What happens when DRAM is too slow? To be more precise, what happens when going off silicon is too slow? Microsoft has a novel approach to doing high-speed inferencing: load a persistent model, using microservices, onto Intel FPGAs (Altera). If you are thinking “that is really cool”, it is. At Hot Chips 29, Microsoft showed a few of the tricks it uses to deliver high-speed inferencing from its infrastructure. One can also see why Intel bought Altera after the presentation.
Microsoft Deep Learning on Intel Altera FPGA
One of the first slides Microsoft presented was the overview of why they are doing deep learning on FPGAs.
The key here is that Microsoft is using FPGAs, and an architecture built around them, to deliver significantly faster inference performance. Here is how Microsoft views FPGAs:
Microsoft is essentially using a microservices architecture to deliver low latency services via FPGAs. The variety of services being provided explains FPGAs v. ASICs clearly.
Microsoft Project BrainWave
Microsoft Project BrainWave is a DNN serving platform optimized for low batch size, low latency processing using FPGAs.
Here is a view of the Microsoft cloud. Underpinning the entire system is an ultra low latency fabric that supports distributing work efficiently. The endpoints are the CPU layer at the outer edge and FPGAs just on the inside.
What is the impact of using FPGAs over CPUs? Low latency low batch size.
How Microsoft BrainWave Works
In terms of the actual implementation, the Brainwave stack is a very customized solution that was designed end-to-end to deliver this kind of performance.
Here is what an Altera Stratix V era Catapult v2 deployment would look like for Microsoft. One can notice that the FPGA has its own 40Gbps QSFP NIC ports. These are clearly older modules that Microsoft is giving insight into.
In terms of the impact of FPGAs, Microsoft was going well beyond DNN acceleration. One can see a number of other applications including SQL and SDN offload in the chart.
Microsoft ended up here because it found a large set of DNNs where hitting model parameters in DRAM was severely limiting performance.
Instead, Microsoft is persisting model parameters in FPGA on-chip memory.
When you have the scale, that means you can persist model parameters in FPGA memory in the data center and run DNNs as a microservice. This is something that is simply not practical to do at a smaller scale.
With the high-speed network, and connecting FPGAs directly to the network, Microsoft can deploy these microservices so that one FPGA can run multiple parts of different models and one model can run across multiple FPGAs. Once the model parameters are loaded, there is no longer a need to hit DRAM and this acts as an extremely fast processing engine.
Overall, with this level of usage, it is little wonder why Altera was acquired by Intel. Microsoft benefits also by the fact that FPGAs are reprogrammable.
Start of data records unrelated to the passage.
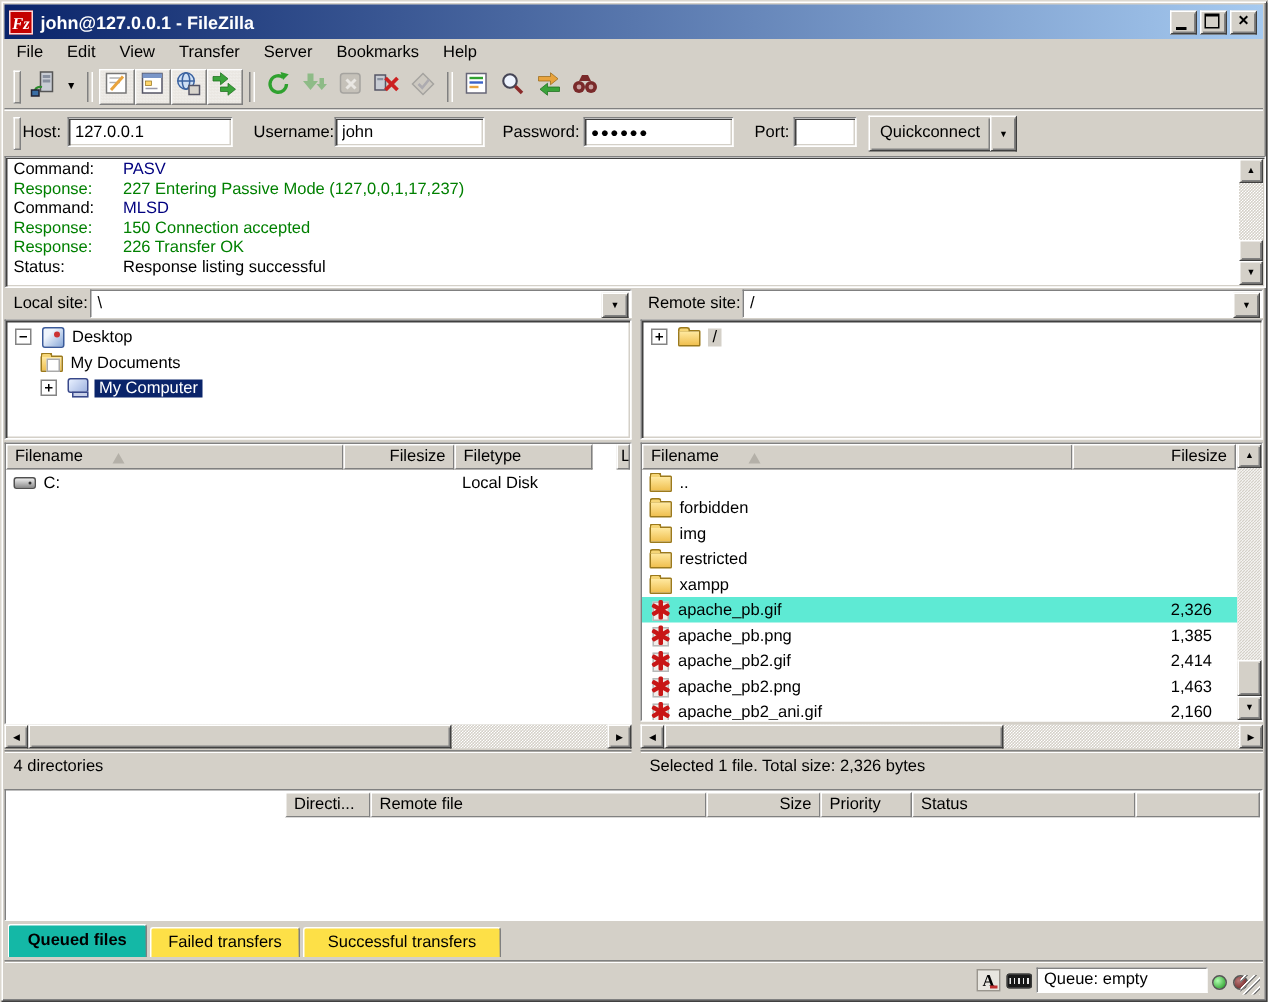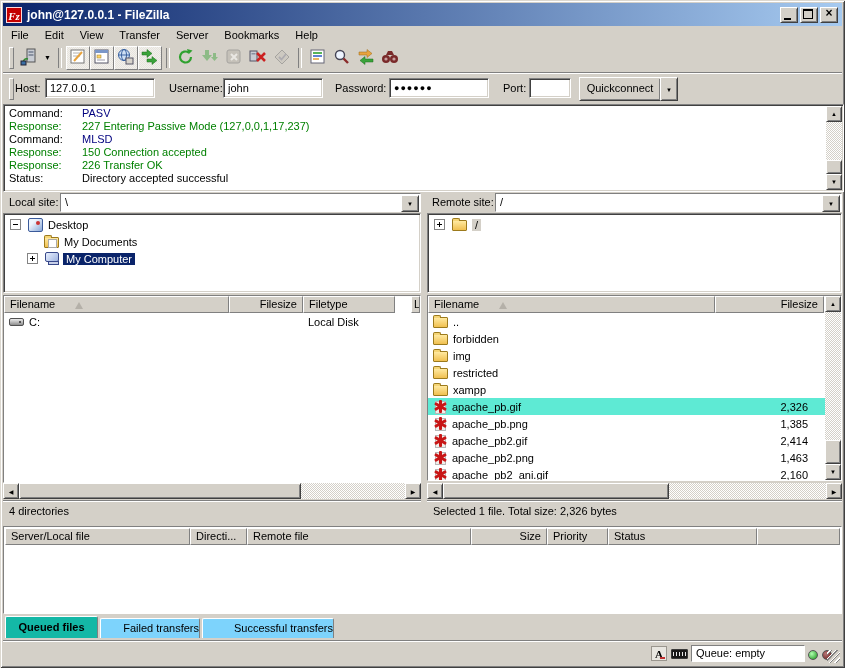--- a/index.html
+++ b/index.html
@@ -298,7 +298,7 @@
       <div class="logline lt-command"><span class="loglabel">Command:</span><span class="logtext">MLSD</span></div>
       <div class="logline lt-response"><span class="loglabel">Response:</span><span class="logtext">150 Connection accepted</span></div>
       <div class="logline lt-response"><span class="loglabel">Response:</span><span class="logtext">226 Transfer OK</span></div>
-      <div class="logline lt-status"><span class="loglabel">Status:</span><span class="logtext">Directory accepted successful</span></div>
+      <div class="logline lt-status"><span class="loglabel">Status:</span><span class="logtext">Response listing successful</span></div>
     </div>
     <div style="position:absolute;top:1px;right:1px;bottom:1px;width:16px;">
       <div class="track" style="position:absolute;top:16px;bottom:16px;left:0;right:0;"></div>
That means that there are benefits over Google’s TPU ASIC approach when it comes to using hardware for new structures.
Microsoft BrainWave DPU Architecture
A key component in the BrainWave stack is the Soft DPU. Microsoft’s slide does a good job explaining the key features:
Here is the microarchitecture slide:
One of the key components is the Matrix Vector Unit. Here is where Microsoft is using msft-fp (its own floating point implementation) to achieve additional performance.
The idea here is that Microsoft can create different MVU tile arrays on FPGAs based on model needs.
Now for why this matters and where it is going.
Microsoft BrainWave FPGA Powered Performance Ramp
Here is the Altera Stratix V versus the new Stratix 10 FPGA performance.
As you can see, performance is ramping significantly. There is little doubt that Stratix 10 had input from Microsoft that helped shape this performance improvement.
Here Microsoft is showing the Arria 10 to Stratix 10 (early silicon) performance improvement. On the right side of the chart is something interesting as well. This is how the Microsoft BrainWave Soft DPU is distributing MVU Tile arrays on a Stratix 10 280 FPGA.
With Google building its own ASICs, many companies like Baidu and Facebook are relying heavily on NVIDIA GPUs, there is a quest to solve deep learning and inferencing problems with architectures beyond the CPU. Microsoft’s implementation is intriguing because it leverages a high-speed network and on-chip memory to achieve a persistent, low batch size performant, engine on FPGAs. This is something that Microsoft can do simply because of its scale. For startups, this type of architecture is relatively difficult to produce because it requires the scale that makes starting on NVIDIA GPUs significantly more viable. Still, it is a great window into how one of the largest hyper-scale shops is building its infrastructure.